• Required work: Please copy, exactly as they appear below, the lines from the one containing "[831,254,937,268] middleware ->" through the one containing "[1152,312,1223,326] then we".

• Supplied data:

────────

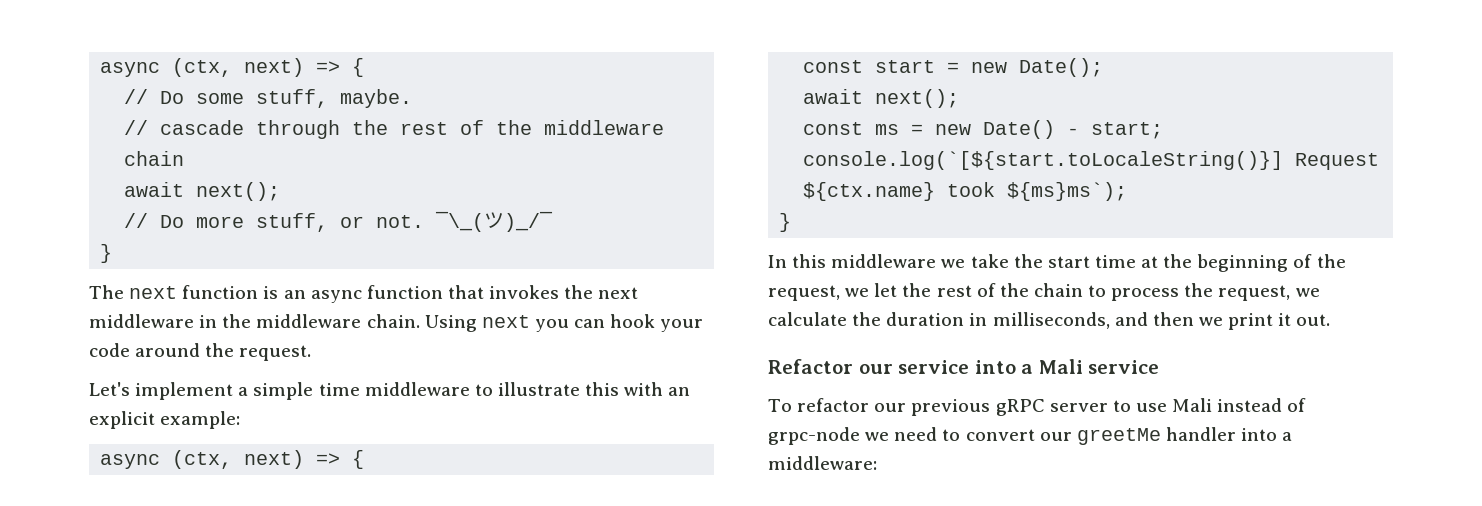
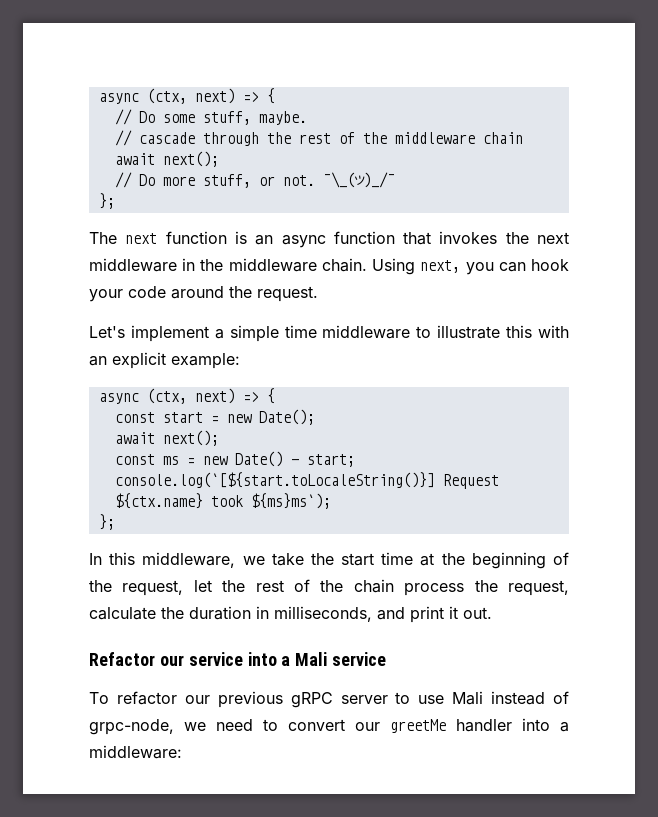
[100,244,113,263] } -> [98,193,115,209] };
[481,315,530,328] next -> [420,260,461,273] next,
[779,213,792,232] } -> [98,514,115,530] };
[831,254,937,268] middleware -> [142,552,236,568] middleware,
[845,288,870,297] we -> (184, 588) none
[1088,285,1107,297] to -> (394, 586) none
[1295,288,1320,297] we -> (569, 588) none
[1152,312,1223,326] then we -> (405, 613) none
[768,427,860,445] grpc-node -> [89,719,174,735] grpc-node,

────────

• Task response:
[831,254,937,268] middleware -> [142,552,236,568] middleware,
[845,288,870,297] we -> (184, 588) none
[1088,285,1107,297] to -> (394, 586) none
[1295,288,1320,297] we -> (569, 588) none
[1152,312,1223,326] then we -> (405, 613) none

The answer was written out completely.